Foreign aid per person in the poor countries plummeted
There were some truths in the structural adjustment agenda. But the policy and governance problems in the poorest countries were only part of the story, and in many places not the central part. Sadly, there were self-serving and ideological aspects of the structural adjustment era’s failures of advice and insufficient help. Foreign aid per person in the poor countries plummeted during the 1980s and 1990s. Aid per person in sub-Saharan Africa expressed in constant 1992 dollars, fell from $32 per African in 1980 to just $22 per African, during a period in which Africa’s pandemic diseases ran rampant, and needs for increased public spending were stark.

DIFFERENTIAL DIAGNOSIS FOR POVERTY REDUCTION
The Millennium Development Goals (MDGs) offer the world a chance to do better vis-à-vis the poorest countries after 20 years of failed structural adjustment policies. The MDGs state real goals that provide not only benchmarks for aid but also milestones for assessing the advice of the international agencies as well. The failures to meet the MDGs are failures of the rich countries as well as the poor, since both are responsible for their success.

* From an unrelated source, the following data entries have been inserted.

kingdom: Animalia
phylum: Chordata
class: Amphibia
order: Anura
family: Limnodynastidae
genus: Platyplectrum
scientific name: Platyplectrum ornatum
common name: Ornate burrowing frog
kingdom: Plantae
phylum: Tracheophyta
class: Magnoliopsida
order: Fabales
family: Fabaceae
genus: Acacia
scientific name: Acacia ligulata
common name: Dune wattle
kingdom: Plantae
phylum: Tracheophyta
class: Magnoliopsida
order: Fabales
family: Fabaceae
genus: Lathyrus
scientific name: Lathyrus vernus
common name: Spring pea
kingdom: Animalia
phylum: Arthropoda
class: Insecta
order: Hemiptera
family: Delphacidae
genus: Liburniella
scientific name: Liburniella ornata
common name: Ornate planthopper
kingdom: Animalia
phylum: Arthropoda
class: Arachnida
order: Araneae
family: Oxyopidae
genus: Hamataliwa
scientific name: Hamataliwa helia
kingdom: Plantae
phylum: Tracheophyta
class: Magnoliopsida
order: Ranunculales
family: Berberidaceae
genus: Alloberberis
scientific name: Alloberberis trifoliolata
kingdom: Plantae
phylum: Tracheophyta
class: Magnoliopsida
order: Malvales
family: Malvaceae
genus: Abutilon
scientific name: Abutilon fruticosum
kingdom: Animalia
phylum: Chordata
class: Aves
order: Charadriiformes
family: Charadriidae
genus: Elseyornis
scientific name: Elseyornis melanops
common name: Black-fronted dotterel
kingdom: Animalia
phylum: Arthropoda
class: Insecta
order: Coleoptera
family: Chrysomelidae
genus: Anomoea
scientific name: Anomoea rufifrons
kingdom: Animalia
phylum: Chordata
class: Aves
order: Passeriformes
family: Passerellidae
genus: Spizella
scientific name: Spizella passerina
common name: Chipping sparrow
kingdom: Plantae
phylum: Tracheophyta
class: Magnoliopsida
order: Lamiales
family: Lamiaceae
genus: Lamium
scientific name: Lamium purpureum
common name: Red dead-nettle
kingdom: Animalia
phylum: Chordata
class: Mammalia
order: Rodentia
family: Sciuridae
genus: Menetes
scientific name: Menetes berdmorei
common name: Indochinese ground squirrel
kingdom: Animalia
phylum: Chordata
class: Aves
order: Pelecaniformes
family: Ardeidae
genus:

Many governments have shown boldness, integrity, and intelligence
The fact that the MDGs are not being met throughout Africa, the Andean region, and Central Asia tells us that the problems are more than simply those of governance. Many governments in these regions have shown boldness, integrity, and intelligence. Yet development continues to fail. A clinical economics approach will point the way to a better strategy.

A seven-part diagnostic checklist
The key to clinical economics is a thorough differential diagnosis, followed by an appropriate treatment regimen. In the course of a physical exam, the doctor runs through pages of questions. The clinical economist must do the same. In table 1, I describe a seven-part diagnostic checklist that should be part of the “physical exam” of any impoverished country: The extent of extreme poverty; Economic policy; The fiscal framework; Physical Geography and human ecology; Patterns of Governance; Cultural barriers to economic development; Geopolitics.

EDUCATION OF AN ECONOMIST
A differential diagnosis is the beginning, not the end, of the process. The next steps, of course, are to design programs and institutions to address the critical barriers to poverty reduction that are identified through the differential diagnosis. These were issues that, much to my surprise, I had not been truly trained to address.